Based on an original idea by Olivier Marchal, mea culpa follows the story of two fathers, cops, and friends, Simon and Frank. Following a road accident that kills two, Simon (Vincent Lindon) is convicted of manslaughter and loses everything he had built. Years later, Simon’s son, Theo, finds himself by an unfortunate coincidence witnessing a settling of accounts. A race against time then begins for the two men…
Injuries for Vincent Lindon and Gilles Lellouche
This nervous and muscular action whodunit was an opportunity for its actors to “do cinema” as Vincent Lindon expressed it, to return to an exercise in entertainment with this childish aspect, the good guys on one side and the bad guys on the other. But it was also an opportunity to strain, with demanding physical sequences that caused lots of injuries to Vincent Lindon, who like Gilles Lellouche wanted to perform the most stunts himself. This is how it is in front of the newspaper camera The world in 2014, that Vincent Lindon returned to the set of mea culpa.

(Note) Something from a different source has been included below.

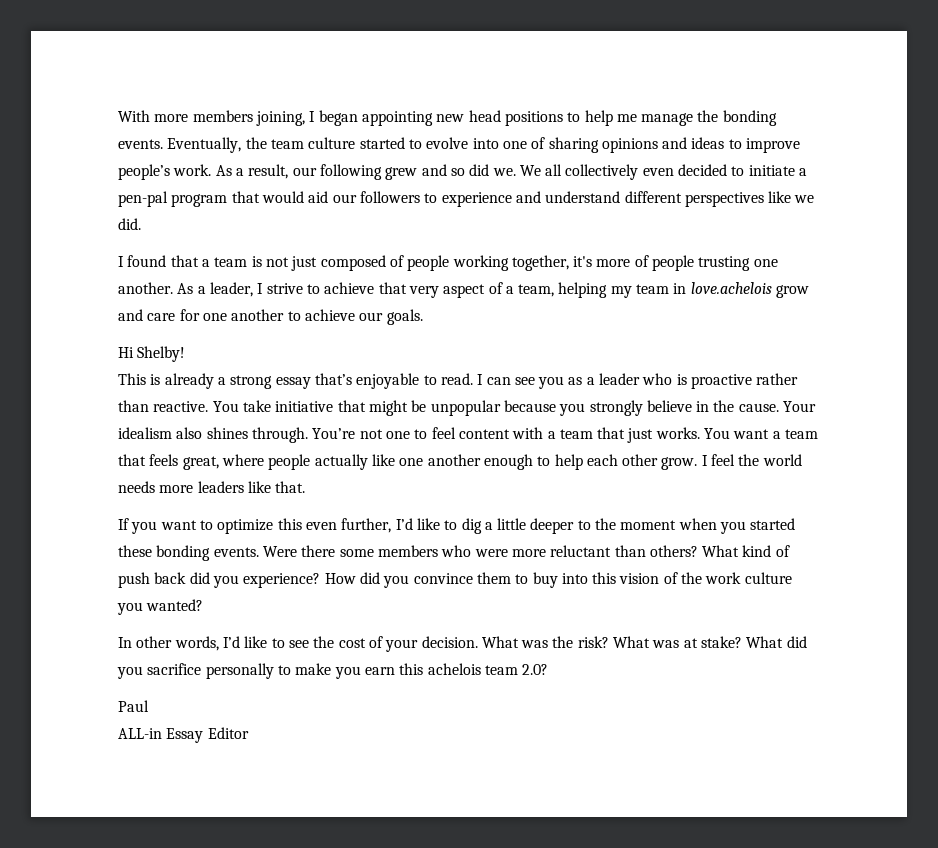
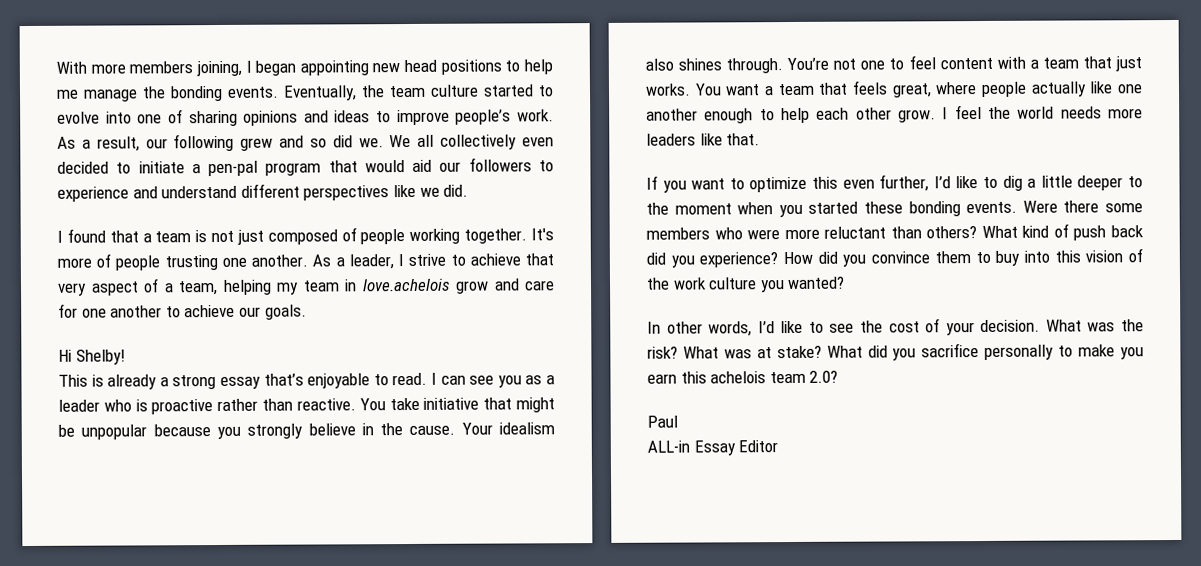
[511,255,593,271] together, it's -> [464,228,554,244] together. It's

We don’t have that much fun on set. It’s very, very, very physically demanding. I got a lot of injuries, strains on my calves, on my thighs. I even broke three ribs on set, I kept shooting with that. There are also all the firearms, which require terrible precision and concentration (…) and then the stunts which are very well prepared, you can take a bad hit and if you take a bad hit, the shooting is stopped.
Physical misadventures did not spare Gilles Lellouche either, who was a nice notch for the scene of mea culpa where he descends a rocky slope alongside a railway line… Evils for a good, since mea culpa found its audience and showed that French cinema could also offer uninhibited action.